==== Text for analysis

An actor gets notes from a director in a boxing ring.
Will Smith, left, as Muhammad Ali with director Michael Mann on the set of “Ali.”
(Frank Connor / Columbia Pictures)

Michael Mann has already come up here a few times recently around the release of his new film “Ferrari,” still in theaters. The American Cinematheque is launching a tribute series this weekend, with Mann in person for a number of Q&As. The sharpness and vividness with which he recalls production details of his older films is riveting and will make for a great series of conversations. While the screenings are already sold out, there will be standby lines available.

The series will also bring into focus the ways in which Mann returns to certain archetypes throughout his work, but always brings something new, whether technically in his craft or in his ongoing examinations of masculine identity.

========

▶ **Task set**
1. From the piece on the Michael Mann tribute series, reproduce the passage between "Will Smith, left, as" and "of masculine identity.", inclusive.
2. Pick up the piece on the Michael Mann tribute series right after its final sentence and keep writing.

==== Entries shown

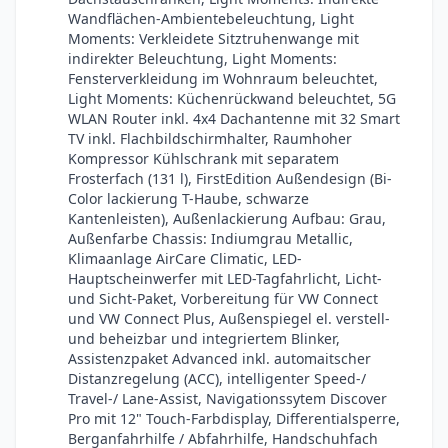
Wandflächen-Ambientebeleuchtung, Light
Moments: Verkleidete Sitztruhenwange mit
indirekter Beleuchtung, Light Moments:
Fensterverkleidung im Wohnraum beleuchtet,
Light Moments: Küchenrückwand beleuchtet, 5G
WLAN Router inkl. 4x4 Dachantenne mit 32 Smart
TV inkl. Flachbildschirmhalter, Raumhoher
Kompressor Kühlschrank mit separatem
Frosterfach (131 l), FirstEdition Außendesign (Bi-
Color lackierung T-Haube, schwarze
Kantenleisten), Außenlackierung Aufbau: Grau,
Außenfarbe Chassis: Indiumgrau Metallic,
Klimaanlage AirCare Climatic, LED-
Hauptscheinwerfer mit LED-Tagfahrlicht, Licht-
und Sicht-Paket, Vorbereitung für VW Connect
und VW Connect Plus, Außenspiegel el. verstell-
und beheizbar und integriertem Blinker,
Assistenzpaket Advanced inkl. automaitscher
Distanzregelung (ACC), intelligenter Speed-/
Travel-/ Lane-Assist, Navigationssytem Discover
Pro mit 12" Touch-Farbdisplay, Differentialsperre,
Berganfahrhilfe / Abfahrhilfe, Handschuhfach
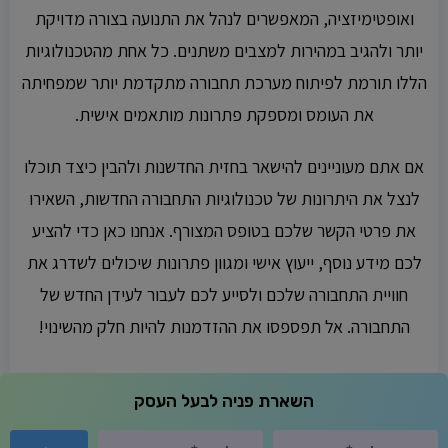
ואופטימיזציה, המאפשרים לנהל את התנועה בצורה מדויקת
יותר ולהגיב במהירות למצבים משתנים. כל אחת מהטכנולוגיות
הללו תורמת לפיתוח מערכת תחבורה מתקדמת יותר שמפחיתה
את העומס ומספקת פתרונות מותאמים אישית.
אם אתם מעוניינים להישאר בחזית החדשנות ולהבין כיצד תוכלו
לנצל את היתרונות של טכנולוגיות התחבורה החדשות, השאירו
את פרטי הקשר שלכם בטופס המצורף. אנחנו כאן כדי להציע
לכם מידע נוסף, ייעוץ אישי ומגוון פתרונות שיכולים לשדרג את
חוויית התחבורה שלכם ולסייע לכם לעבור לעידן החדש של
התחבורה. אל תפספסו את ההזדמנות להיות חלק מהשינוי!
השארת פניה לבעל העסק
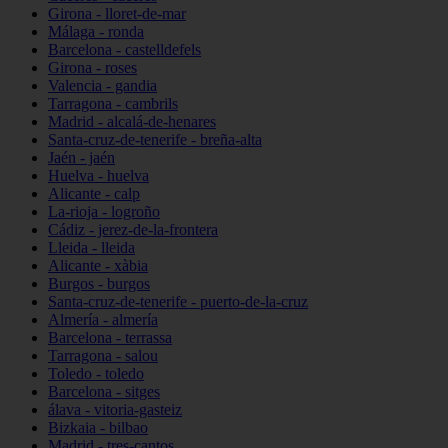
Girona - lloret-de-mar
Málaga - ronda
Barcelona - castelldefels
Girona - roses
Valencia - gandia
Tarragona - cambrils
Madrid - alcalá-de-henares
Santa-cruz-de-tenerife - breña-alta
Jaén - jaén
Huelva - huelva
Alicante - calp
La-rioja - logroño
Cádiz - jerez-de-la-frontera
Lleida - lleida
Alicante - xàbia
Burgos - burgos
Santa-cruz-de-tenerife - puerto-de-la-cruz
Almería - almería
Barcelona - terrassa
Tarragona - salou
Toledo - toledo
Barcelona - sitges
álava - vitoria-gasteiz
Bizkaia - bilbao
Madrid - tres-cantos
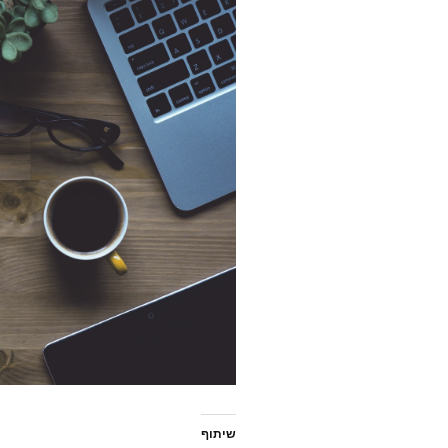
שיתוף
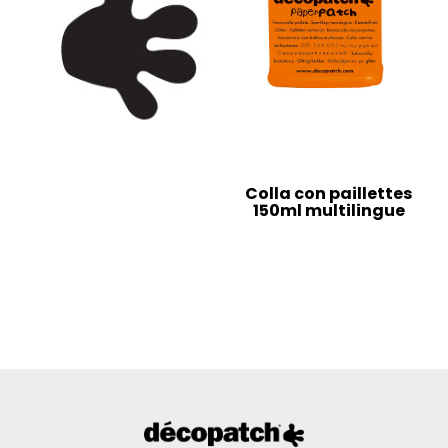
Colla con paillettes
150ml multilingue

========

▶ **Expected outputs**
1.
Will Smith, left, as Muhammad Ali with director Michael Mann on the set of “Ali.”
(Frank Connor / Columbia Pictures)

Michael Mann has already come up here a few times recently around the release of his new film “Ferrari,” still in theaters. The American Cinematheque is launching a tribute series this weekend, with Mann in person for a number of Q&As. The sharpness and vividness with which he recalls production details of his older films is riveting and will make for a great series of conversations. While the screenings are already sold out, there will be standby lines available.

The series will also bring into focus the ways in which Mann returns to certain archetypes throughout his work, but always brings something new, whether technically in his craft or in his ongoing examinations of masculine identity.

2.
The series begins with a screening at the Egyptian of the 1995 film “Heat,” which has taken on a life of its own through fervent fandom. It will likely be the movie remembered as Mann’s singular masterwork. The performances by Robert De Niro and Al Pacino as, respectively, a thief and the cop out to catch him bring such intensity and power to the film. (“Heat” will also be playing in 35mm at the New Beverly Jan. 11-14.)

As Kenneth Turan wrote in his original review, “No one sees as much epic existential heroism in the romantic fatalism of hard men and the women who try to love them as Mann does.”

A woman and a man embrace.
Diane Venora and Al Pacino in “Heat.”
(Warner Bros)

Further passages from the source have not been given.